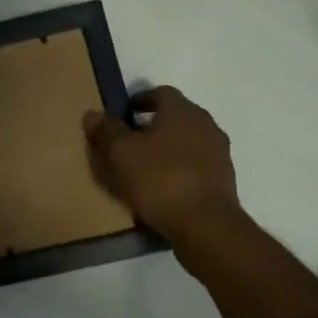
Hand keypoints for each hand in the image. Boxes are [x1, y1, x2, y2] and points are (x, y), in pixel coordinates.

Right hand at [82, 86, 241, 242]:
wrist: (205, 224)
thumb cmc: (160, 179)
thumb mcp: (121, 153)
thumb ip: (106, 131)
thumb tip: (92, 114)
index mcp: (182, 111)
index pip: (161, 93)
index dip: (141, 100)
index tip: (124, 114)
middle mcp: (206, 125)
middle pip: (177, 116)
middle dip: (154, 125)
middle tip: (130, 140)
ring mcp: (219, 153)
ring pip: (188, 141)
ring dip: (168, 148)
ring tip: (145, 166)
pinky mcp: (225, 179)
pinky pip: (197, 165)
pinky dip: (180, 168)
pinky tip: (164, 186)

:::::

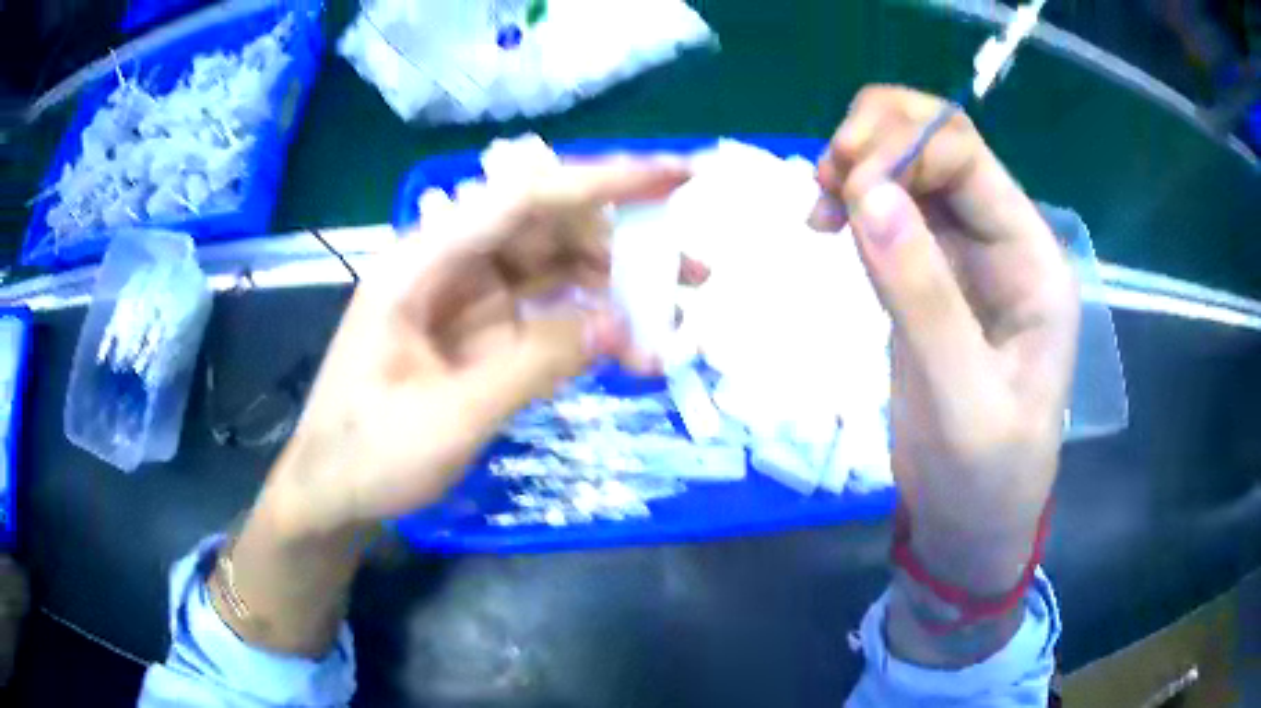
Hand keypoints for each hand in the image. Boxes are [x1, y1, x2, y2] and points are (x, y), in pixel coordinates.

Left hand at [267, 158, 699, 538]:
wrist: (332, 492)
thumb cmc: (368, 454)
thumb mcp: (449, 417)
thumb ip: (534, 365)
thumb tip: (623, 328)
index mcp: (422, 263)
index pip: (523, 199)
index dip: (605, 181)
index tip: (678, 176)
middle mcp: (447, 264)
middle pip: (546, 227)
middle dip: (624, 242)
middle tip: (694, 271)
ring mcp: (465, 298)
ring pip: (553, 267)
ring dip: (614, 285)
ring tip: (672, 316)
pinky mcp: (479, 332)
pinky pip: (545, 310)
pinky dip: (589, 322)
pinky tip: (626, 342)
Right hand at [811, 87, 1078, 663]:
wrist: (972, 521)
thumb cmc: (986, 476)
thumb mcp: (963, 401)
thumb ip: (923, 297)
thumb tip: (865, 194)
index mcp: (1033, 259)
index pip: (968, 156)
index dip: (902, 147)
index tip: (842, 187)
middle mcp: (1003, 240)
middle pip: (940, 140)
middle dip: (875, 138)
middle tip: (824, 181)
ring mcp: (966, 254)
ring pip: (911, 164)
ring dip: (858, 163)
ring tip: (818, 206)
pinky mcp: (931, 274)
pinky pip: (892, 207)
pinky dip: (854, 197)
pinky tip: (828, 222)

:::::

# Work task
Working from the records above, write out verbatim only the lines from the line containing "index pip: (161, 93)" through the line containing "pinky tip: (164, 186)".

# Answer
index pip: (161, 93)
index dip: (141, 100)
index tip: (124, 114)
middle mcp: (206, 125)
middle pip: (177, 116)
middle dip: (154, 125)
middle tip: (130, 140)
ring mcp: (219, 153)
ring pip: (188, 141)
ring dip: (168, 148)
ring tip: (145, 166)
pinky mcp: (225, 179)
pinky pip: (197, 165)
pinky dip: (180, 168)
pinky tip: (164, 186)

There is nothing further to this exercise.